A alienação fiduciária é um dos mecanismos mais utilizados por instituições financeiras para garantir empréstimos e financiamentos de veículos, máquinas e equipamentos. Quando o devedor deixa de cumprir as obrigações, o credor pode requerer judicialmente a apreensão do bem através de liminar — medida cautelar que antecede a sentença final.

O questionamento que chegou ao STJ envolveu exatamente este ponto: em qual momento começa a correr o prazo para o devedor quitar a dívida? A partir da condenação na sentença ou a partir da execução prática da liminar?

O entendimento do STJ

A corte superior consolidou que o marco é a execução da liminar, não a sentença. Isso significa que, quando o oficial de justiça efetivamente apreende o bem (busca e apreensão concretizada), ali começa o cômputo do prazo para pagamento da dívida fiduciária.

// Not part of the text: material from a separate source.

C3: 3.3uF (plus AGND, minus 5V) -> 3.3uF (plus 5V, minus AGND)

Esta interpretação alinha-se à lógica do contrato fiduciário: o bem é transferido em propriedade resolúvel ao credor no ato do financiamento. Quando há inadimplência, a posse e o domínio sobre o bem materializam-se na prática através da apreensão. É neste momento que o devedor perde a possibilidade de usar o ativo e enfrenta as consequências plenas do não pagamento.

Implicações práticas

Para credores, a decisão oferece segurança jurídica: não precisam aguardar toda a tramitação processual para que o prazo comece a correr. A execução da liminar já é suficiente para marcar o início do período para o devedor fazer jus ao direito de resgate ou pagar a dívida.

Para devedores, a consequência é que o prazo é mais curto do que se contasse desde a sentença — especialmente em processos que podem levar meses ou anos para chegarem ao final. A apreensão do bem é um acontecimento mais precoce e marca o início da contagem.

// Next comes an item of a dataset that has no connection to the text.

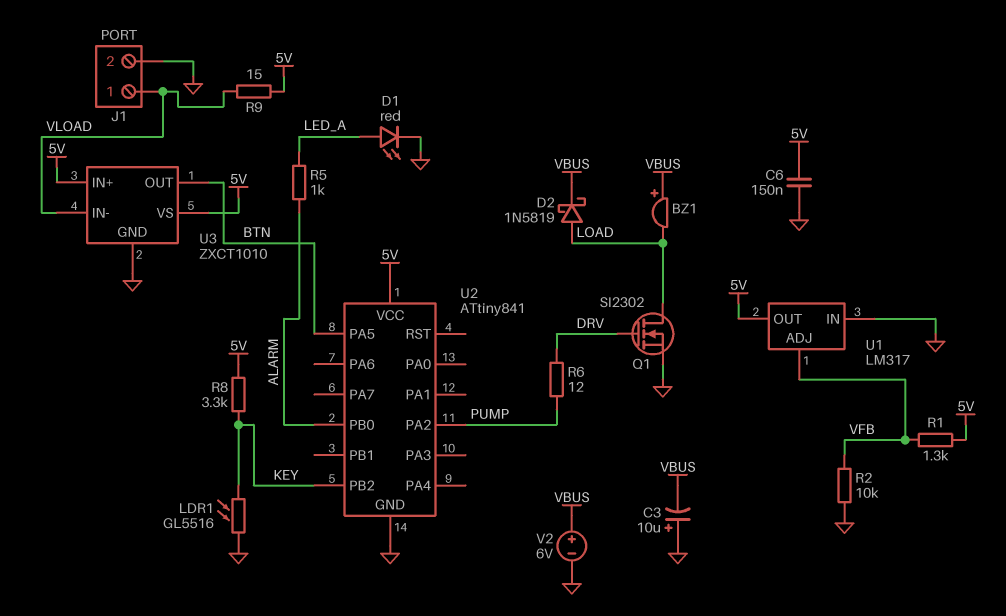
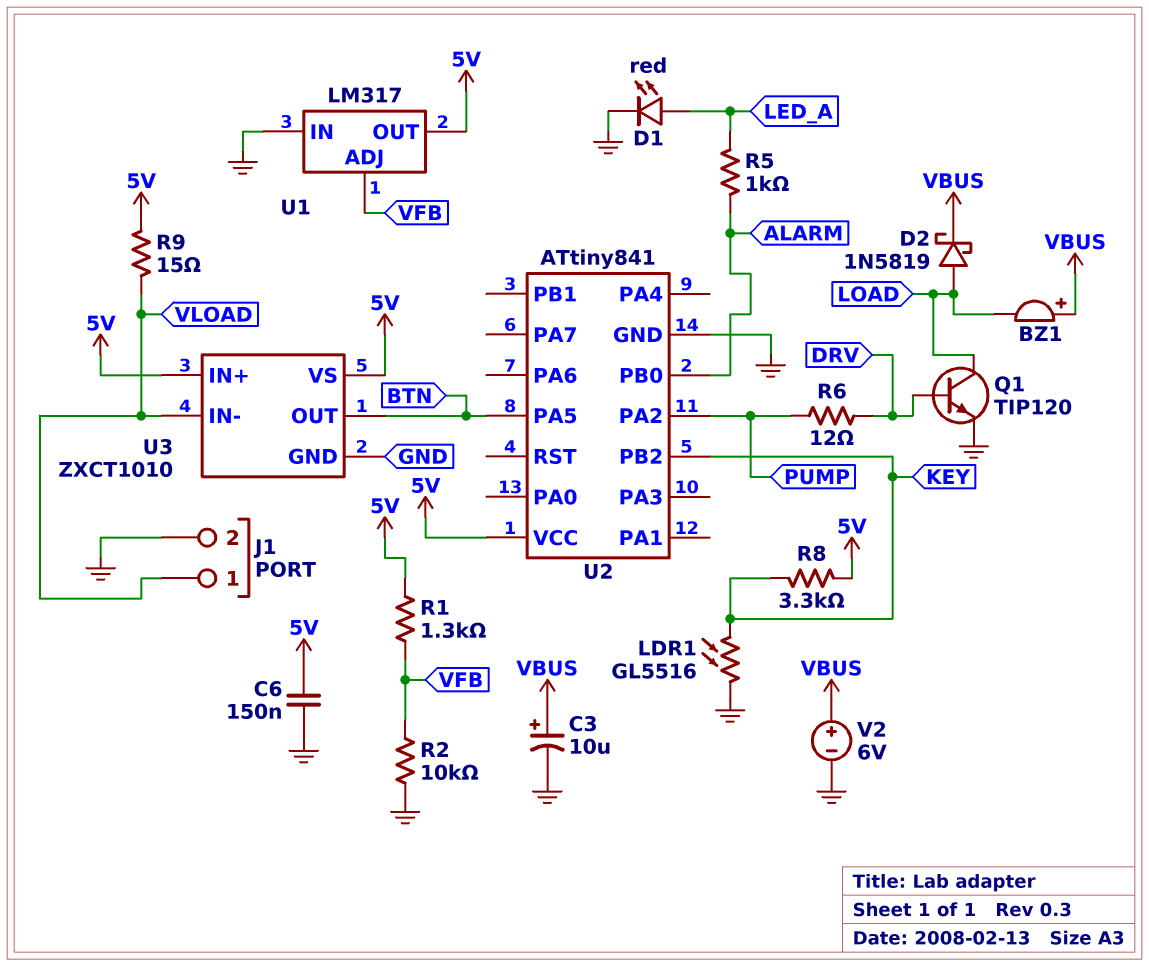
C3: 10uF (plus GND, minus VBUS) -> 10uF (plus VBUS, minus GND)
Q1: NMOS SI2302 (G DRV, D LOAD, S GND) -> NPN TIP120 (B DRV, C LOAD, E GND)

A decisão também reforça a importância da eficácia da liminar. Não basta obter a medida cautelar; é necessário que seja cumprida para que produza efeitos legais completos sobre prazos e direitos.

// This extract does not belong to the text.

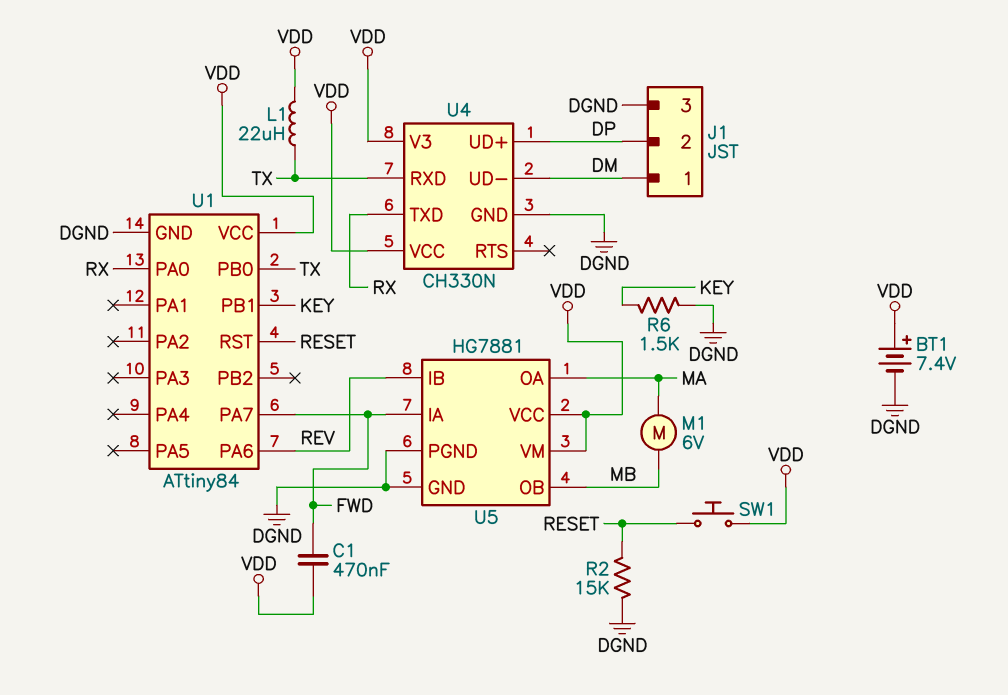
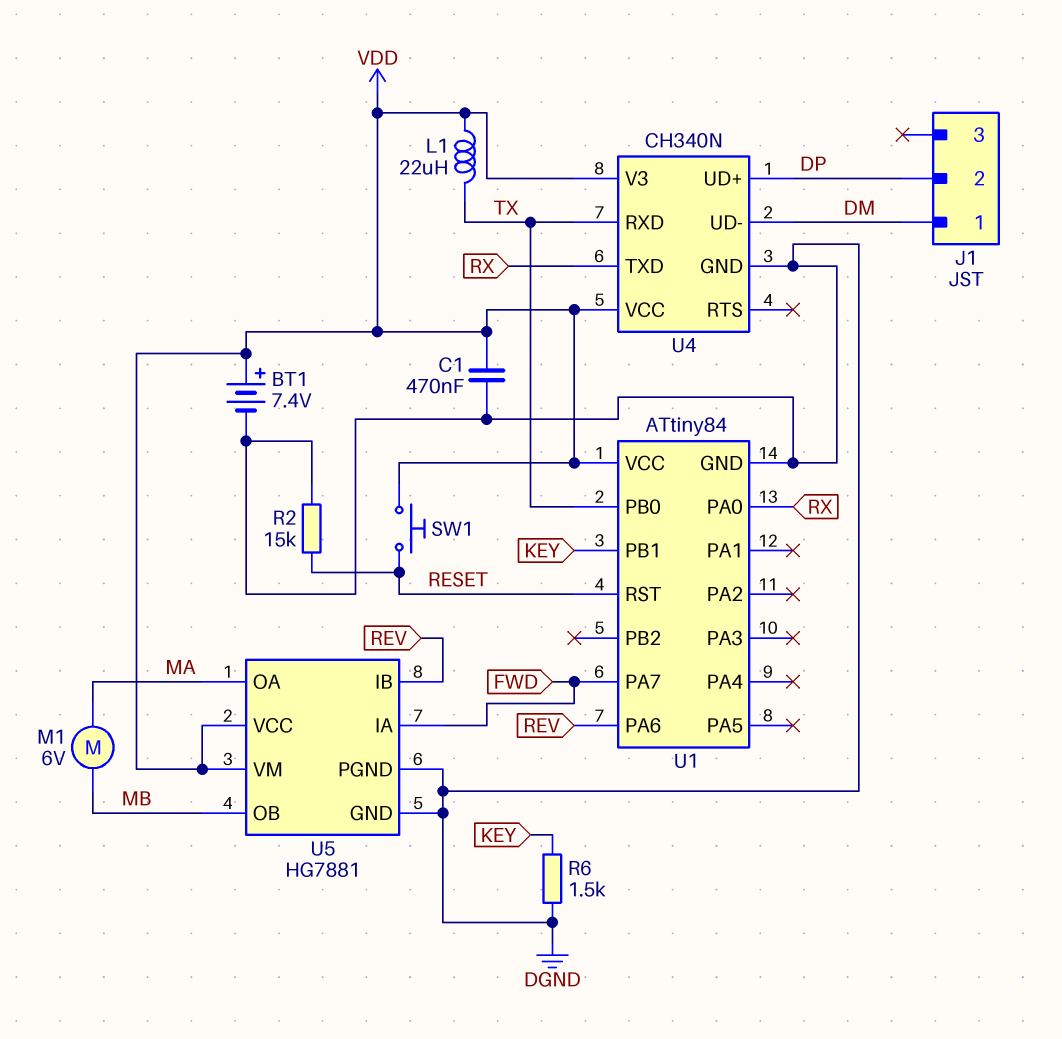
C1: 470nF (FWD, VDD) -> 470nF (DGND, VDD)
J1 pin 3: DGND -> none
U4: CH330N -> CH340N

Esta definição do STJ consolida a prática já corrente nos tribunais e oferece previsibilidade para toda a cadeia de recuperação de ativos fiduciários. Credores ganham clareza temporal para cobranças e execuções; devedores precisam estar cientes de que a apreensão prática do bem marca o início de um relógio legal curto para regularização. Operadores jurídicos envolvidos em ações de busca e apreensão devem utilizar esta tese para fundamentar argumentos processuais e orientar partes sobre prazos reais.